AMD is building its largest-ever fab in the north. What are the government incentives for that fab to produce trailing-edge chips.
“Rust never sleeps.” The way to reawaken the Rust Belt is to put trailing-edge chip fabs in an area that has decades of industrialization experience. Existing infrastructure can be upgraded. It has the greatest fresh-water resources. Numerous vendor businesses serving a chip fab will spring up like mushrooms across the Great Lakes Region. It’s colder in these climes, which will reduce the cost to heat/cool fabs. Springsteen wrote: “those jobs are gone and they ain’t coming back.” The right policy will bring jobs back. Just how hard is it for policy makers to understand how to steer government incentives. Replace politics with geography.
As for amortizing old equipment: it should be cost-effective when you consider 90% of ASML machines are still working. I think this expert is right when he writes about the mud-structure of semiconductor corporations. If they aren’t willing to restructure, don’t give them government funding. As we know, Silicon Valley was built with U.S. Defense Department money. Before that, the railroads were financed out of Silicon Valley with government money. This is doable.

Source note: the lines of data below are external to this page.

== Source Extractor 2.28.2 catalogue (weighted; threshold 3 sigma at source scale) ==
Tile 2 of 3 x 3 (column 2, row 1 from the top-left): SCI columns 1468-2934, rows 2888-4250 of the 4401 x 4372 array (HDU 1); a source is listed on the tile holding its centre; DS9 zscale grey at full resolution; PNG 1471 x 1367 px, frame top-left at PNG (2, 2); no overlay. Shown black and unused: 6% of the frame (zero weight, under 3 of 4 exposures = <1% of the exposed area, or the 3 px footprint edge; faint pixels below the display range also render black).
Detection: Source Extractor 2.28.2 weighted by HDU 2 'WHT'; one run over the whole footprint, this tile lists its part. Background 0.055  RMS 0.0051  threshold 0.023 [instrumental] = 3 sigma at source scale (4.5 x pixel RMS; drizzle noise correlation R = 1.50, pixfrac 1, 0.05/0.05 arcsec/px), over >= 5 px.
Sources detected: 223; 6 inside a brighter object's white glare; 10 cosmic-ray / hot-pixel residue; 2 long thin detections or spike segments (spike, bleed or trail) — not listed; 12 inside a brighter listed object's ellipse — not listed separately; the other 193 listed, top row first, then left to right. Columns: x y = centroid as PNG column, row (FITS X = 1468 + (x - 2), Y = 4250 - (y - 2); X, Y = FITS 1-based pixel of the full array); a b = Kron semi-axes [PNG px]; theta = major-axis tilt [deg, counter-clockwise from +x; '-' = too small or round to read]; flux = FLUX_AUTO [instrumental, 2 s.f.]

Incredibly informative. Thank you.
Really good guest post. Kudos to the author and Noah both.
To my mind, we started down this path (of giving up on manufacturing commodity chips) in the 80s with RAM. until that point one could source almost every type of semiconductor and integrated circuit from a US supplier.
Strong focus on mature nodes and supply chain security is critical. I particularly appreciate the analysis of the economic and geopolitical ramifications. While tariffs and sanctions may be unpalatable, they could be necessary to curb China's rapid advancement. Ultimately, a multifaceted strategy that prioritizes both mature node production and robust supply chain monitoring is essential for long-term semiconductor security.
- marketeer @ https://www.cientra.com/
“there are suspicions that the relentless waves of negative stories about TSMC in Arizona may be misinformation from China; there certainly is a motive, and there have definitely been real challenges, but the fact remains the first fab is on pace to open next year, and TSMC has actually increased its commitment to the site.”
-- Stratechery
ASML employs people from 90 countries. It makes a conscious effort to encourage subcultures/social groups within its workforce to make employee transition less fractious.
Maybe it’s harder to blend two cultures (U.S./Taiwan than 90 cultures.